Andrew Marr: "Want to know anything about 20th-century Britain? Read a spy novel"
The BBC presenter delves into the works of John Le Carré, Ian Fleming and the real-life spy authors you've never heard of
If there is one popular literary form that, more than any other, captures the delusions and disillusions of British public life in the 20th century, it is our special invention – the spy novel.
This is an art form drenched with patriotism and betrayal, tales of the best of human behaviour and the very worst. It’s deeply bound up with a rigid class system and a growing sense that the people in charge aren’t always the best people.
That, at least, is the message of the two unequivocal greats of British spy fiction, John le Carré (aka David Cornwell) and Graham Greene, whose own traumatic early years shaped their stories of disillusion.
Le Carré’s agonised relationship with his confidence trickster father featured heavily in his recent memoir; Graham Greene was obliged to turn spy as a boy at Berkhamsted School, where his father was headmaster.
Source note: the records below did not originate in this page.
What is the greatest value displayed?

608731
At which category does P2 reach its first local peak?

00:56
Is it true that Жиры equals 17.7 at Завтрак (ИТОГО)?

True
Le Carré, who as a British agent witnessed the brutal erection of the Berlin Wall, was a lifelong loather of Communism. Graham Greene, who became a friend of the Soviet agent Kim Philby when they were working for British intelligence during the Second World War, was rather more ambiguous. But both of them based some of their finest writing on the moral ambiguities that infected the West during the Cold War.
For me, however, much of the fun of our BBC4 film on British spy fiction came from less well-known figures.
William Le Queux, author of Secrets of the Foreign Office: Describing the Doings of Duckworth Drew of the Secret Service, has a good claim to be the originator of the genre.
Writing before the First World War, he picked up on the growing paranoia about the threat from Imperial Germany, and then inflated it further, creating stories about German spies that spread real panic when they were serialised as a circulation-boosting wheeze by the Daily Mail.
Le Queux yarns such as the 1909 Spies of the Kaiser affected public policy directly. When Asquith became prime minister, realising that the British state had no way of telling how accurate Le Queux’s spy-mania was, he set up a subcommittee of the Imperial Defence which eventually produced our own counter-intelligence operations.
Stella Rimington, a former head of MI5 and a cracking spy writer herself, told us the story of those early days, including the original “C”, an eccentric admiral who had lost his leg in an early car accident, and won Whitehall arguments by opening a penknife and viciously stabbing himself in his (wooden) thigh for effect.
Once the First World War got going, intelligence quickly became more professional and yet another novelist, Somerset Maugham, was recruited as a continental agent, leading to Ashenden, a sequence of spy stories, half of which were censored by Winston Churchill as being far too accurate for public consumption.
Recalling that Ian Fleming as well as Greene, le Carré and Maugham – and the wickedly humorous Scottish novelist Compton Mackenzie – had secret intelligence experience before they started writing, my producer suggested to me that we should stop thinking about MI6 as primarily an organ of state security, and, rather “a finishing school for novelists”.
This seems to me about right; and yet some of the most interesting spy writers did come from outside. Most of the early espionage novelists were men of the patriotic right – John Buchan being the most famous example.
But Eric Ambler, who produced six spy novels between 1935 and 1940, was an advertising copywriter. For him, the real enemy was international capitalism – his agents were more often on the same side as Moscow’s men than against them. His protagonists tended to be victims as much as gung-ho heroes and Ambler’s world reflects the insecurities and national self-doubt caused by the rise of fascism.
After the defeat of the Nazis, when Britain was victorious but readjusting to the loss of the Empire, spy fiction required a very different tone and Ian Fleming, with James Bond, did more to perk up national morale than any other writer.
Foreign Office boobies might mutter reassuringly, “We punched above our weight, old boy”, but the womanising, hard-drinking Bond did so satisfyingly literally.
Then came the next backlash – Graham Greene’s The Human Factor and the wracked moral dilemmas of le Carré’s George Smiley. The real-life treachery of the Cambridge spies could no longer be evaded.
And quite right too. There’s nothing like visiting the chilly hell of the old Stasi prison Hohenschönhausen in East Berlin to remind one of the torture and deaths on the consciences of those jolly old public school boys who turned to Moscow.
Len Deighton, creator of The Ipcress File’s Harry Palmer, said frankly that he had been used as “a blunt instrument” that the critics deployed to bash Ian Fleming (and his urbane snobbery) over the head.
But spy fiction, always bashing, never seems to die. It simply changes with changing politics. So we get Gerald Seymour and Harry’s Game telling the dirty story of the fight against the IRA, while today writers like Charles Cumming are creating new spies with Arabic backgrounds.
If you knew nothing about Britain’s 20th-century history, and simply start to read spy novels, then – as an amateur historian it pains me to say it – you wouldn’t go very far wrong.